Opinion: Let's talk about BioDiversity & Inclusion
COVID-19 has been horrific in so many ways and continues to inflict huge suffering. But what fills me with hope is that so many of us have learned something positive and, even better, we are changing the way we lead as a result.
Many of these changes are reflected in a brand-new report from CEMS, a global alliance of more than 30 leading business schools and 70 corporate partners including Coca-Cola HBC.
In the report titled CEMS Guide to Leadership in a Post-COVID-19 World, there are two changes that are truly inspiring for me:
- Mental health is key. Leaders have become much more open about the importance of emotional and mental health at work. The bravest show their vulnerability by talking about their own experiences, ranging from the effects of stress to burn out and depression. Those stories are a huge gift, paving the way for better understanding and more support for those who suffer.
- We are failing better. Artists, inventors and great leaders have known for generations that the best way to learn is to make mistakes. Businesses big and small are now embracing this essential truth expressed so well by Churchill: ‘Success,’ he said, ‘consists of going from failure to failure without loss of enthusiasm.’
Certainly, these trends aren’t new, but the pandemic has driven change faster than we could possibly have envisaged. And such acceleration has happened in another area that is particularly close to my heart: diversity and inclusion (D&I).
Better prepared for future crisis
The research into the business case for D&I is widely accepted: companies with a diverse workforce and inclusive cultures outperform in terms of innovation, productivity and engagement. But, unfortunately, crisis of any kind tends to dampen enthusiasm for the bold action that is needed to drive complex changes like D&I.
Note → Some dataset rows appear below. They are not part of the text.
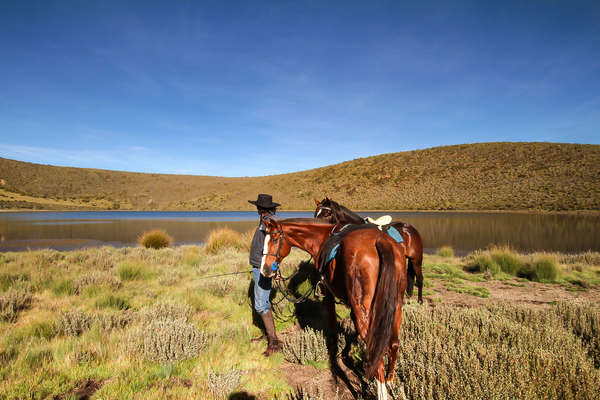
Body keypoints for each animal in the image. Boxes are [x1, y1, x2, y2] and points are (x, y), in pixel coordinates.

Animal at [260, 219, 406, 400]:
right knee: (393, 345)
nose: (265, 270)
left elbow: (332, 326)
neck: (321, 239)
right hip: (395, 306)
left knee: (377, 356)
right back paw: (391, 380)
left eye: (274, 240)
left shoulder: (327, 292)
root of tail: (381, 241)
Thankfully, however, crisis also offers an opportunity to step outside the confines of our current thinking. If it hadn’t been for lockdown, for example, I wouldn’t have been exploring my Zurich neighbourhood so much on foot – normally, if I want nature, I head to the Swiss mountains. But just 10 minutes from home, I discovered Belvoir Park with its collection of more than 120 iris species.
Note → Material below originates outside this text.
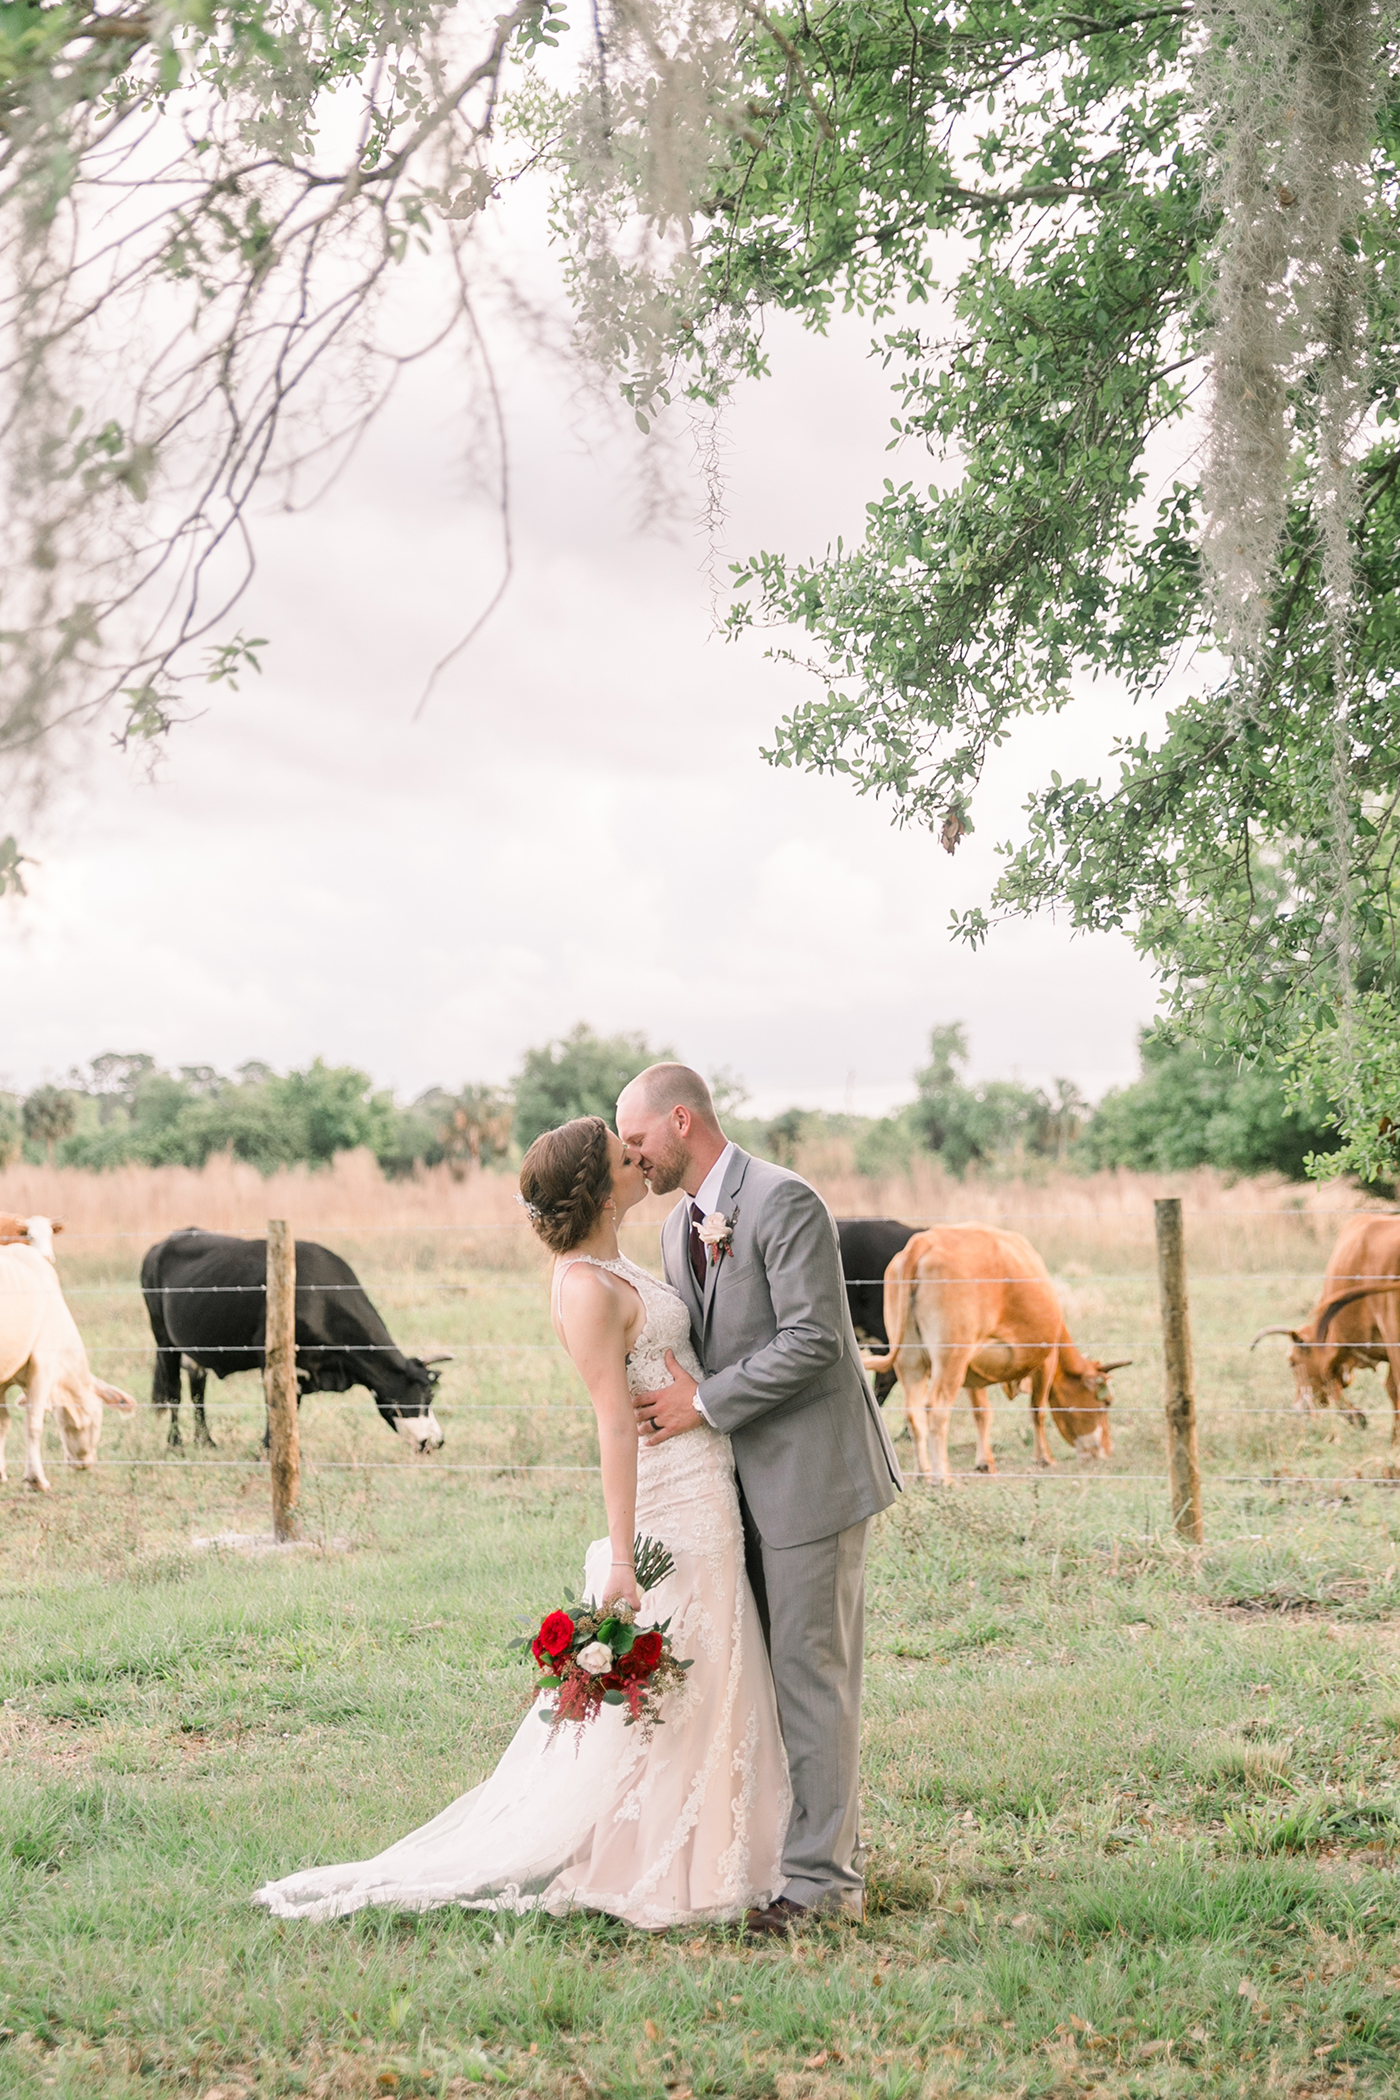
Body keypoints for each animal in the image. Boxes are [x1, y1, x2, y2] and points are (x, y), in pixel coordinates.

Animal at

As I stared at the flowers and the insects pollinating them, I had a thought: what if we expand what we mean by D&I to include the diversity of ALL living things? If we think in terms of bioD&I, wouldn’t that help us prepare more efficiently for that other crisis we’re in the middle of - climate change.
Aligning thought, word and action
In many ways, we’re doing this already. Most would agree that a team or business that takes into account the environmental and social impact of their work will attract more talent, more consumers, more capital. And it will generate more inspiration and a stronger sense of purpose.
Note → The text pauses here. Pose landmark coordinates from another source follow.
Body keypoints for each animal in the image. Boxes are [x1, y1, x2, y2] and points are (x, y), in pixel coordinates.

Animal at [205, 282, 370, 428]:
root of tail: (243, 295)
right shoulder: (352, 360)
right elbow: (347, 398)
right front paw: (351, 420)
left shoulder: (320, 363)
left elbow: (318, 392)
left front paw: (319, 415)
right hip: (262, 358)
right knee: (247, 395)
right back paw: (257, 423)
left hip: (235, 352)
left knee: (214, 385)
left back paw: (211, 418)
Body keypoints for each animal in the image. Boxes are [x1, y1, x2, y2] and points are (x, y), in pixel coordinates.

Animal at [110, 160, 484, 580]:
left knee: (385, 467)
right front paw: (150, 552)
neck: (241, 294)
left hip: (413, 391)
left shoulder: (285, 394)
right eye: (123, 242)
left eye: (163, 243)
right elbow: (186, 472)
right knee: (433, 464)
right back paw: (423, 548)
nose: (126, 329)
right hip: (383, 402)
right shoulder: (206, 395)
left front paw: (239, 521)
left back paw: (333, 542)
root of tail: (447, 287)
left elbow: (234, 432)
But it feels like the language we use hasn’t caught up. bioD&I is a new idea for me, and it needs thorough testing. Some will say, for example, that it could detract attention from the urgent action needed on gender, race and sexuality.
Yet, each time I practice using the phrase, I find my mind opening up to new thinking on these complex topics, especially when the conversation gets heated: the broader, more inclusive my perspective, the calmer I feel and the more clearly I can think.
Equally, the inspiration we get from nature is epic – as is the hugely powerful sense of purpose we get when our work helps to tackle environmental issues like climate change or plastic pollution.
If a concept like bioD&I can help broaden our thinking and calm overheated discussion and remind us what we stand to lose if we don’t respond to climate change, then I think it deserves a road test. Do let me know what you think!
Covid has been devastating for so many. Let’s make sure the opportunities it’s given us to reimagine and rethink how we live and work aren’t wasted. Let’s hope we can make life fairer and happier for the generations to come.